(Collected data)
↓

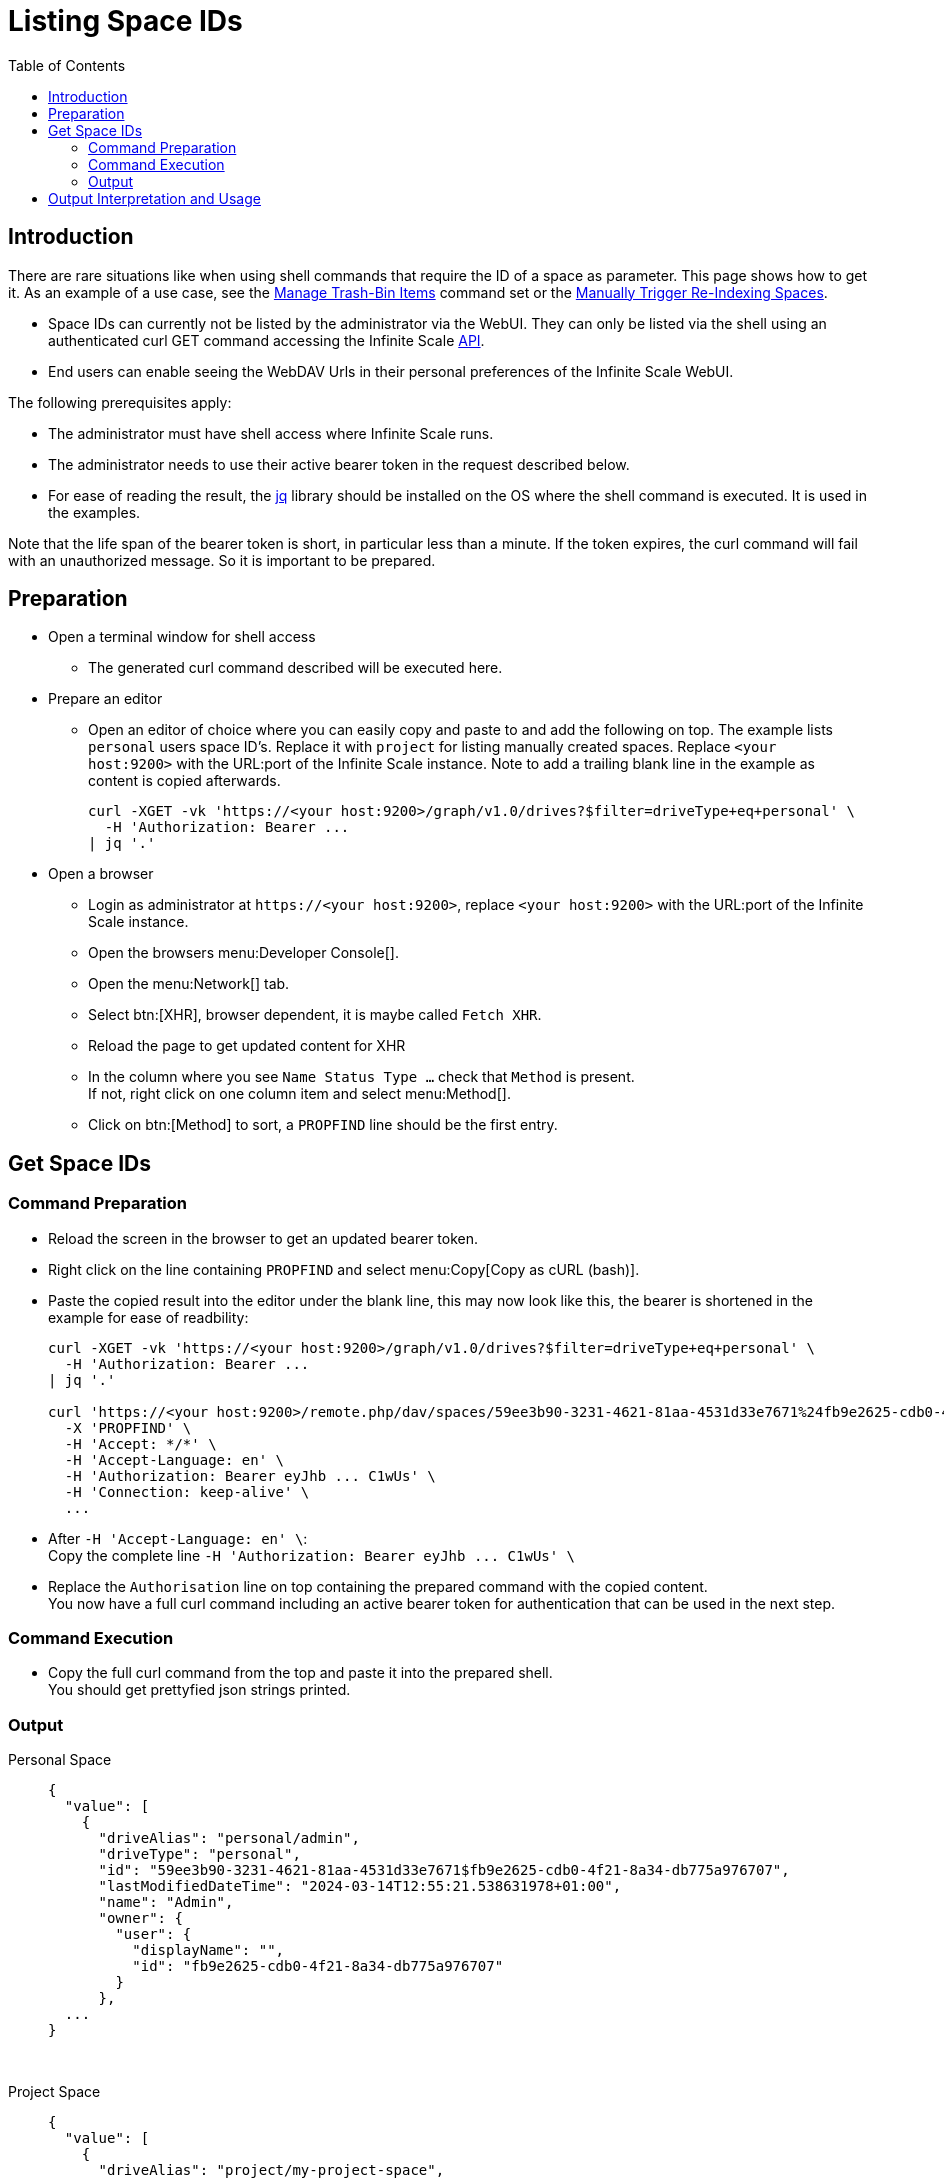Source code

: = Listing Space IDs
:toc: right
:description: There are rare situations like when using shell commands that require the ID of a space as parameter. This page shows how to get it.

== Introduction

{description} As an example of a use case, see the xref:deployment/services/s-list/storage-users.adoc#manage-trash-bin-items[Manage Trash-Bin Items] command set or the xref:{s-path}/search.adoc#manually-trigger-re-indexing-spaces[Manually Trigger Re-Indexing Spaces].

* Space IDs can currently not be listed by the administrator via the WebUI. They can only be listed via the shell using an authenticated curl GET command accessing the Infinite Scale https://owncloud.dev/apis/[API].
* End users can enable seeing the WebDAV Urls in their personal preferences of the Infinite Scale WebUI.

The following prerequisites apply:

* The administrator must have shell access where Infinite Scale runs.
* The administrator needs to use their active bearer token in the request described below.
* For ease of reading the result, the https://jqlang.github.io/jq/[jq] library should be installed on the OS where the shell command is executed. It is used in the examples.

Note that the life span of the bearer token is short, in  particular less than a minute. If the token expires, the curl command will fail with an unauthorized message. So it is important to be prepared.

== Preparation

* Open a terminal window for shell access
** The generated curl command described will be executed here.
* Prepare an editor
** Open an editor of choice where you can easily copy and paste to and add the following on top. The example lists `personal` users space ID's. Replace it with `project` for listing manually created spaces. Replace `<your host:9200>` with the URL:port of the Infinite Scale instance. Note to add a trailing blank line in the example as content is copied afterwards.
+
--
[source,bash]
----
curl -XGET -vk 'https://<your host:9200>/graph/v1.0/drives?$filter=driveType+eq+personal' \
  -H 'Authorization: Bearer ...
| jq '.'

----
--

* Open a browser
** Login as administrator at `\https://<your host:9200>`, replace `<your host:9200>` with the URL:port of the Infinite Scale instance.
** Open the browsers menu:Developer Console[].
** Open the menu:Network[] tab.
** Select btn:[XHR], browser dependent, it is maybe called `Fetch XHR`.
** Reload the page to get updated content for XHR
** In the column where you see `Name Status Type ...` check that `Method` is present. +
If not, right click on one column item and select menu:Method[].
** Click on btn:[Method] to sort, a `PROPFIND` line should be the first entry.

== Get Space IDs

=== Command Preparation

* Reload the screen in the browser to get an updated bearer token.
* Right click on the line containing `PROPFIND` and select menu:Copy[Copy as cURL (bash)].
* Paste the copied result into the editor under the blank line, this may now look like this, the bearer is shortened in the example for ease of readbility:
+
--
[source,bash]
----
curl -XGET -vk 'https://<your host:9200>/graph/v1.0/drives?$filter=driveType+eq+personal' \
  -H 'Authorization: Bearer ...
| jq '.'

curl 'https://<your host:9200>/remote.php/dav/spaces/59ee3b90-3231-4621-81aa-4531d33e7671%24fb9e2625-cdb0-4f21-8a34-db775a976707' \
  -X 'PROPFIND' \
  -H 'Accept: */*' \
  -H 'Accept-Language: en' \
  -H 'Authorization: Bearer eyJhb ... C1wUs' \
  -H 'Connection: keep-alive' \
  ...
----
--
* After `++  -H 'Accept-Language: en' \++`: +
Copy the complete line `++  -H 'Authorization: Bearer eyJhb ... C1wUs' \++`
* Replace the `Authorisation` line on top containing the prepared command with the copied content. +
You now have a full curl command including an active bearer token for authentication that can be used in the next step.

=== Command Execution

* Copy the full curl command from the top and paste it into the prepared shell. +
You should get prettyfied json strings printed.

=== Output

Personal Space::
+
--
[source,json]
----
{
  "value": [
    {
      "driveAlias": "personal/admin",
      "driveType": "personal",
      "id": "59ee3b90-3231-4621-81aa-4531d33e7671$fb9e2625-cdb0-4f21-8a34-db775a976707",
      "lastModifiedDateTime": "2024-03-14T12:55:21.538631978+01:00",
      "name": "Admin",
      "owner": {
        "user": {
          "displayName": "",
          "id": "fb9e2625-cdb0-4f21-8a34-db775a976707"
        }
      },
  ...
}
----
--

{empty} +

Project Space::
+
--
[source,json]
----
{
  "value": [
    {
      "driveAlias": "project/my-project-space",
      "driveType": "project",
      "id": "59ee3b90-3231-4621-81aa-4531d33e7671$ee008d1d-b17d-4c61-a7f5-4e5435d2b4e8",
      "lastModifiedDateTime": "2024-03-14T15:55:41.418616154+01:00",
      "name": "My Project Space",
      "owner": {
        "user": {
          "displayName": "",
          "id": "ee008d1d-b17d-4c61-a7f5-4e5435d2b4e8"
        }
      },
 ...
}
----
--

== Output Interpretation and Usage

Depending on if you are looking for a personal or project space, find the name of the space in the `name` or the `driveAlias` field. The ID identifying the space is under `driveType` named `id` like:

[source,json]
----
"id": "59ee3b90-3231-4621-81aa-4531d33e7671$ee008d1d-b17d-4c61-a7f5-4e5435d2b4e8",
----

Copy the ID _excluding_ the surrounding double quotes and _embed_ it in single quotes for any tasks that require a space ID as parameter. Example:

`"59ee3b90-3231-4621-81aa-4531d33e7671$ee008d1d-b17d-4c61-a7f5-4e5435d2b4e8"` -> +
`'59ee3b90-3231-4621-81aa-4531d33e7671$ee008d1d-b17d-4c61-a7f5-4e5435d2b4e8'`

The single quotes are necessary as the ID contains a `$` sign and `$` is a special shell character.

↑

:: WHAT NEEDS TO BE DONE ::
Could you transcribe the records above exactly, leaving every picture out?

:: REPLY ::
Source code

: = Listing Space IDs
:toc: right
:description: There are rare situations like when using shell commands that require the ID of a space as parameter. This page shows how to get it.

== Introduction

{description} As an example of a use case, see the xref:deployment/services/s-list/storage-users.adoc#manage-trash-bin-items[Manage Trash-Bin Items] command set or the xref:{s-path}/search.adoc#manually-trigger-re-indexing-spaces[Manually Trigger Re-Indexing Spaces].

* Space IDs can currently not be listed by the administrator via the WebUI. They can only be listed via the shell using an authenticated curl GET command accessing the Infinite Scale https://owncloud.dev/apis/[API].
* End users can enable seeing the WebDAV Urls in their personal preferences of the Infinite Scale WebUI.

The following prerequisites apply:

* The administrator must have shell access where Infinite Scale runs.
* The administrator needs to use their active bearer token in the request described below.
* For ease of reading the result, the https://jqlang.github.io/jq/[jq] library should be installed on the OS where the shell command is executed. It is used in the examples.

Note that the life span of the bearer token is short, in  particular less than a minute. If the token expires, the curl command will fail with an unauthorized message. So it is important to be prepared.

== Preparation

* Open a terminal window for shell access
** The generated curl command described will be executed here.
* Prepare an editor
** Open an editor of choice where you can easily copy and paste to and add the following on top. The example lists `personal` users space ID's. Replace it with `project` for listing manually created spaces. Replace `<your host:9200>` with the URL:port of the Infinite Scale instance. Note to add a trailing blank line in the example as content is copied afterwards.
+
--
[source,bash]
----
curl -XGET -vk 'https://<your host:9200>/graph/v1.0/drives?$filter=driveType+eq+personal' \
  -H 'Authorization: Bearer ...
| jq '.'

----
--

* Open a browser
** Login as administrator at `\https://<your host:9200>`, replace `<your host:9200>` with the URL:port of the Infinite Scale instance.
** Open the browsers menu:Developer Console[].
** Open the menu:Network[] tab.
** Select btn:[XHR], browser dependent, it is maybe called `Fetch XHR`.
** Reload the page to get updated content for XHR
** In the column where you see `Name Status Type ...` check that `Method` is present. +
If not, right click on one column item and select menu:Method[].
** Click on btn:[Method] to sort, a `PROPFIND` line should be the first entry.

== Get Space IDs

=== Command Preparation

* Reload the screen in the browser to get an updated bearer token.
* Right click on the line containing `PROPFIND` and select menu:Copy[Copy as cURL (bash)].
* Paste the copied result into the editor under the blank line, this may now look like this, the bearer is shortened in the example for ease of readbility:
+
--
[source,bash]
----
curl -XGET -vk 'https://<your host:9200>/graph/v1.0/drives?$filter=driveType+eq+personal' \
  -H 'Authorization: Bearer ...
| jq '.'

curl 'https://<your host:9200>/remote.php/dav/spaces/59ee3b90-3231-4621-81aa-4531d33e7671%24fb9e2625-cdb0-4f21-8a34-db775a976707' \
  -X 'PROPFIND' \
  -H 'Accept: */*' \
  -H 'Accept-Language: en' \
  -H 'Authorization: Bearer eyJhb ... C1wUs' \
  -H 'Connection: keep-alive' \
  ...
----
--
* After `++  -H 'Accept-Language: en' \++`: +
Copy the complete line `++  -H 'Authorization: Bearer eyJhb ... C1wUs' \++`
* Replace the `Authorisation` line on top containing the prepared command with the copied content. +
You now have a full curl command including an active bearer token for authentication that can be used in the next step.

=== Command Execution

* Copy the full curl command from the top and paste it into the prepared shell. +
You should get prettyfied json strings printed.

=== Output

Personal Space::
+
--
[source,json]
----
{
  "value": [
    {
      "driveAlias": "personal/admin",
      "driveType": "personal",
      "id": "59ee3b90-3231-4621-81aa-4531d33e7671$fb9e2625-cdb0-4f21-8a34-db775a976707",
      "lastModifiedDateTime": "2024-03-14T12:55:21.538631978+01:00",
      "name": "Admin",
      "owner": {
        "user": {
          "displayName": "",
          "id": "fb9e2625-cdb0-4f21-8a34-db775a976707"
        }
      },
  ...
}
----
--

{empty} +

Project Space::
+
--
[source,json]
----
{
  "value": [
    {
      "driveAlias": "project/my-project-space",
      "driveType": "project",
      "id": "59ee3b90-3231-4621-81aa-4531d33e7671$ee008d1d-b17d-4c61-a7f5-4e5435d2b4e8",
      "lastModifiedDateTime": "2024-03-14T15:55:41.418616154+01:00",
      "name": "My Project Space",
      "owner": {
        "user": {
          "displayName": "",
          "id": "ee008d1d-b17d-4c61-a7f5-4e5435d2b4e8"
        }
      },
 ...
}
----
--

== Output Interpretation and Usage

Depending on if you are looking for a personal or project space, find the name of the space in the `name` or the `driveAlias` field. The ID identifying the space is under `driveType` named `id` like:

[source,json]
----
"id": "59ee3b90-3231-4621-81aa-4531d33e7671$ee008d1d-b17d-4c61-a7f5-4e5435d2b4e8",
----

Copy the ID _excluding_ the surrounding double quotes and _embed_ it in single quotes for any tasks that require a space ID as parameter. Example:

`"59ee3b90-3231-4621-81aa-4531d33e7671$ee008d1d-b17d-4c61-a7f5-4e5435d2b4e8"` -> +
`'59ee3b90-3231-4621-81aa-4531d33e7671$ee008d1d-b17d-4c61-a7f5-4e5435d2b4e8'`

The single quotes are necessary as the ID contains a `$` sign and `$` is a special shell character.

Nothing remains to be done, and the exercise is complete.